> [Problem to work on] Transcribe the source text of every one of the records below verbatim, keeping each line and character unchanged. Omit the pictures from your output.

> [Dataset content]
_____
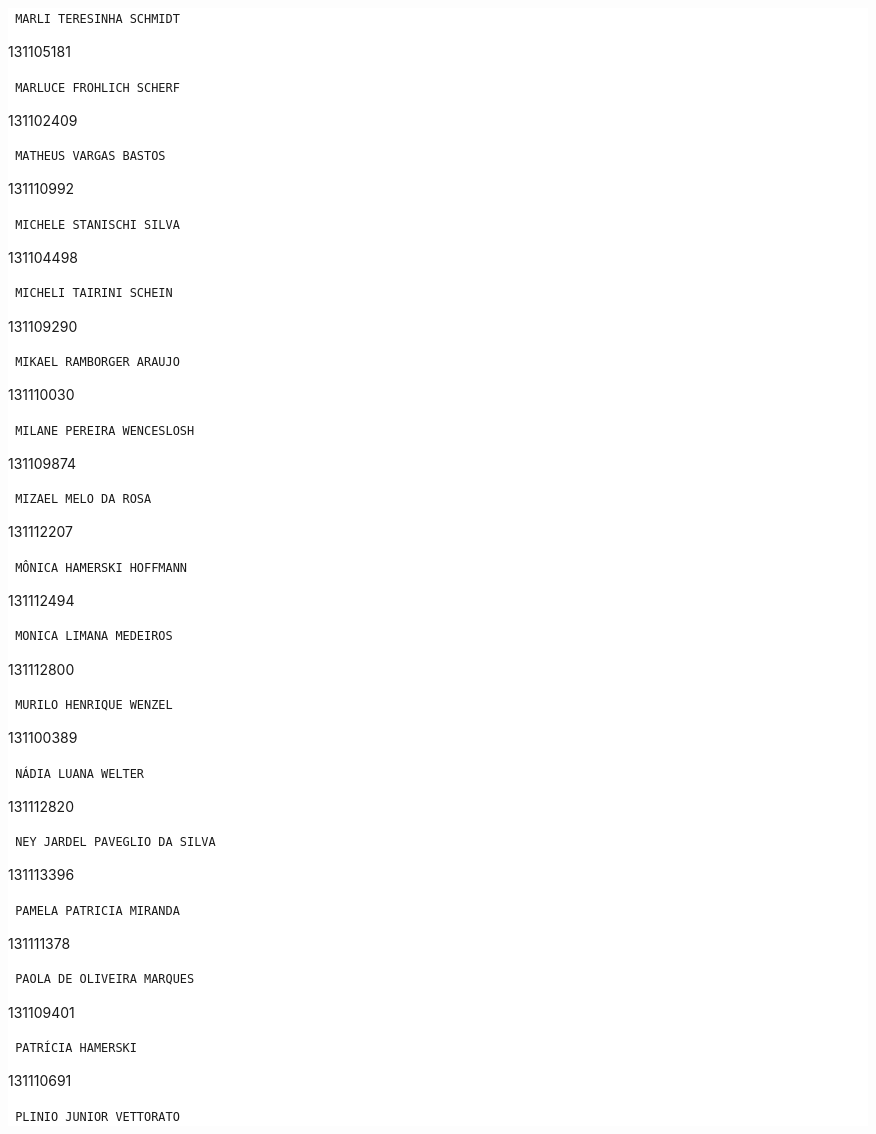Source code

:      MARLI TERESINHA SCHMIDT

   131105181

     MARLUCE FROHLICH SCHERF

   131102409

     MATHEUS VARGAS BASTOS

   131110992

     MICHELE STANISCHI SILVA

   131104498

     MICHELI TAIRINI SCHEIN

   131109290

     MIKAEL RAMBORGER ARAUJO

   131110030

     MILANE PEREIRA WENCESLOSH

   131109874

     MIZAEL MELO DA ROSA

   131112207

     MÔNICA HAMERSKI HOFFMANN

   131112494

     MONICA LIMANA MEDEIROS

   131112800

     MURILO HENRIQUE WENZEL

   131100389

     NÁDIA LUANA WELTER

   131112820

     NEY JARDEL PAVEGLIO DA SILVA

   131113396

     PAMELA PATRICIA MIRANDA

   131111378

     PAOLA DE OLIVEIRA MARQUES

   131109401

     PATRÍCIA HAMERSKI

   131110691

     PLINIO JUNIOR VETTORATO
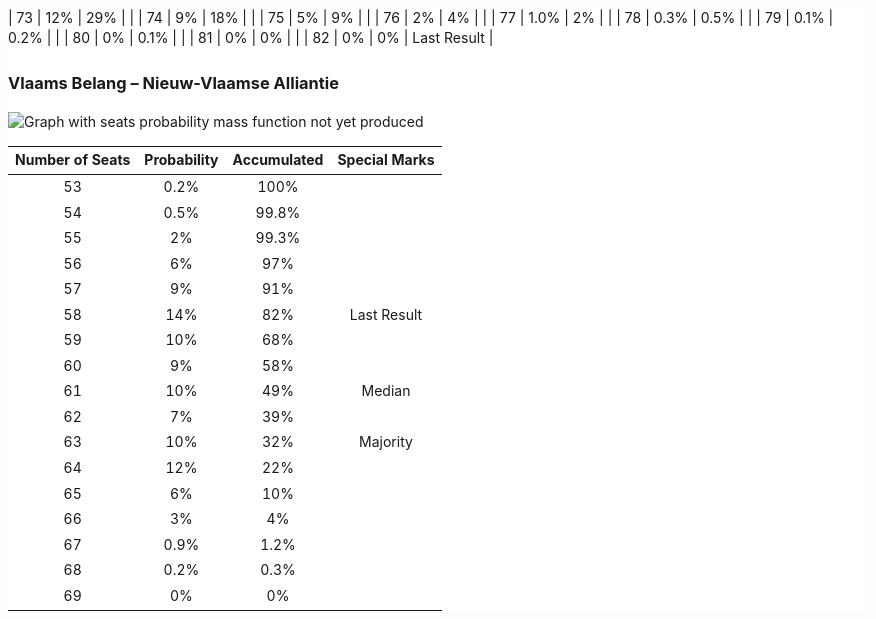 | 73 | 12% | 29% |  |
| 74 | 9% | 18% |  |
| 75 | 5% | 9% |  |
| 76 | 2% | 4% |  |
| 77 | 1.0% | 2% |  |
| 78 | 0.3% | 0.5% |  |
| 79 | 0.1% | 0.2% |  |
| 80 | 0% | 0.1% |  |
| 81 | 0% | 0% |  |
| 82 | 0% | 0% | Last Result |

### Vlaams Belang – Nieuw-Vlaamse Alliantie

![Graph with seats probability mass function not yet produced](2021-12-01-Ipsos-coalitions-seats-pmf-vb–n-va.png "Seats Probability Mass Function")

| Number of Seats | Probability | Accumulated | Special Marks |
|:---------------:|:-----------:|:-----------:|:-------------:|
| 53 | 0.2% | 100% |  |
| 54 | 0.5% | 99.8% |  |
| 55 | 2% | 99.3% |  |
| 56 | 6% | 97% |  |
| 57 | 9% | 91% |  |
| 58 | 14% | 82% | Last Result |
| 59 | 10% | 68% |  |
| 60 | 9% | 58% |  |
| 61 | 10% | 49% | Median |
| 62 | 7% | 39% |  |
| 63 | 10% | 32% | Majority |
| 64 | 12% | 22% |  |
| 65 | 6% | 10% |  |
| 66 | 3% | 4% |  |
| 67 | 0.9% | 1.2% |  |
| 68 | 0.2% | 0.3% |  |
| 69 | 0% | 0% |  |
_____
> [Answer section]
Source code

:      MARLI TERESINHA SCHMIDT

   131105181

     MARLUCE FROHLICH SCHERF

   131102409

     MATHEUS VARGAS BASTOS

   131110992

     MICHELE STANISCHI SILVA

   131104498

     MICHELI TAIRINI SCHEIN

   131109290

     MIKAEL RAMBORGER ARAUJO

   131110030

     MILANE PEREIRA WENCESLOSH

   131109874

     MIZAEL MELO DA ROSA

   131112207

     MÔNICA HAMERSKI HOFFMANN

   131112494

     MONICA LIMANA MEDEIROS

   131112800

     MURILO HENRIQUE WENZEL

   131100389

     NÁDIA LUANA WELTER

   131112820

     NEY JARDEL PAVEGLIO DA SILVA

   131113396

     PAMELA PATRICIA MIRANDA

   131111378

     PAOLA DE OLIVEIRA MARQUES

   131109401

     PATRÍCIA HAMERSKI

   131110691

     PLINIO JUNIOR VETTORATO
 | 73 | 12% | 29% |  |
| 74 | 9% | 18% |  |
| 75 | 5% | 9% |  |
| 76 | 2% | 4% |  |
| 77 | 1.0% | 2% |  |
| 78 | 0.3% | 0.5% |  |
| 79 | 0.1% | 0.2% |  |
| 80 | 0% | 0.1% |  |
| 81 | 0% | 0% |  |
| 82 | 0% | 0% | Last Result |

### Vlaams Belang – Nieuw-Vlaamse Alliantie

![Graph with seats probability mass function not yet produced](2021-12-01-Ipsos-coalitions-seats-pmf-vb–n-va.png "Seats Probability Mass Function")

| Number of Seats | Probability | Accumulated | Special Marks |
|:---------------:|:-----------:|:-----------:|:-------------:|
| 53 | 0.2% | 100% |  |
| 54 | 0.5% | 99.8% |  |
| 55 | 2% | 99.3% |  |
| 56 | 6% | 97% |  |
| 57 | 9% | 91% |  |
| 58 | 14% | 82% | Last Result |
| 59 | 10% | 68% |  |
| 60 | 9% | 58% |  |
| 61 | 10% | 49% | Median |
| 62 | 7% | 39% |  |
| 63 | 10% | 32% | Majority |
| 64 | 12% | 22% |  |
| 65 | 6% | 10% |  |
| 66 | 3% | 4% |  |
| 67 | 0.9% | 1.2% |  |
| 68 | 0.2% | 0.3% |  |
| 69 | 0% | 0% |  |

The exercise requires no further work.